Vous participez activement à des expositions collectives et à de grandes foires d'art en France et à l'étranger : quels sont vos prochains projets ?

J'aime partager mon travail avec le plus de monde possible. L'art doit être universel et pour tous. De juillet à août je serai en exposition personnelle dans le jardin du musée Bourdelle à Egreville où j'exposerai une vingtaine de toiles. En septembre, à la galerie Thuillier au Salon de la rentrée mes oeuvres feront l'objet d'une exposition collective, puis en octobre je participerai à la foire internationale d'art contemporain ARTSHOPPING, au Carrousel du Louvre.
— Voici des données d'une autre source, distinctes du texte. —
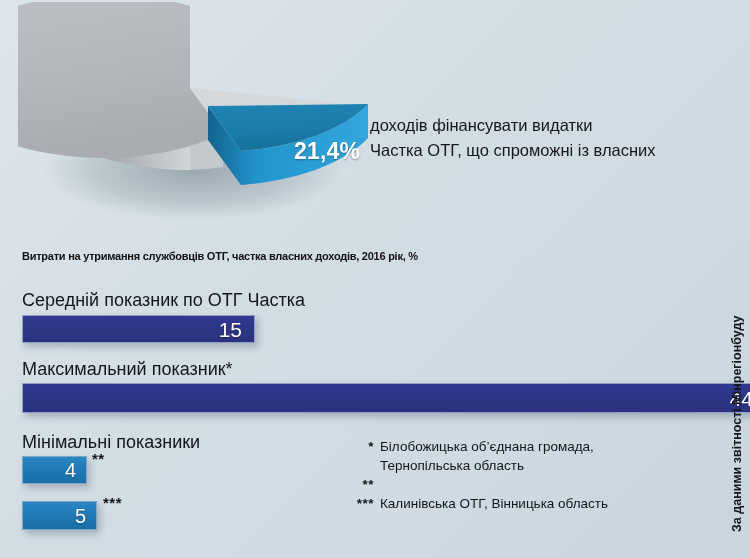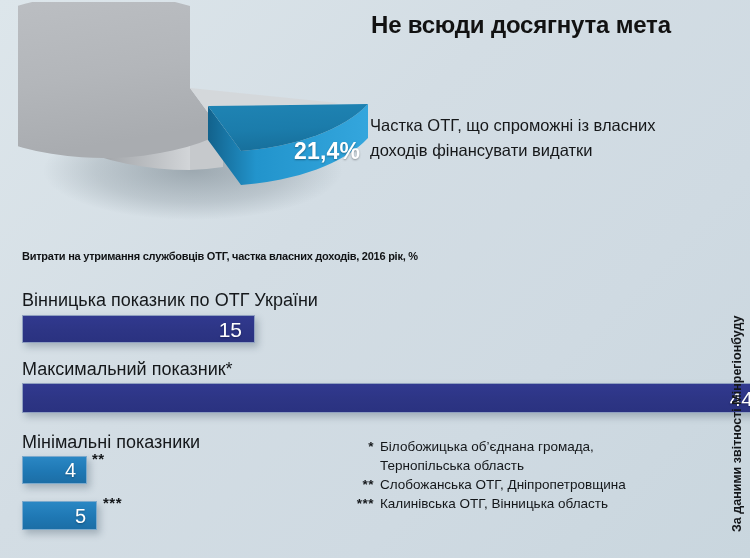--- a/index.html
+++ b/index.html
@@ -230,7 +230,6 @@
     <span class="pie-label">21,4%</span>
   </div>
 
-  <div class="headline">Не всюди досягнута мета</div>
 
   <div class="description">
     <div>Частка ОТГ, що спроможні із власних</div>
Depuis quelques mois j'expose également à la galerie Roz In Winter à Barbizon, lieu mythique de la peinture pré-impressionniste. Je continue à travailler sur de nouvelles peintures et, en parallèle, j'envisage de publier un livre sur mon art. J'envisage également de transformer mes œuvres en vitraux, bas-reliefs et sculptures. Le maître-mot de mon parcours artistique est le partage. Car l'essence de l'art et l'âme de l'artiste n'existent pas si elles ne sont pas partagées. L'âme d'une œuvre est le reflet de son créateur, de l'innovateur.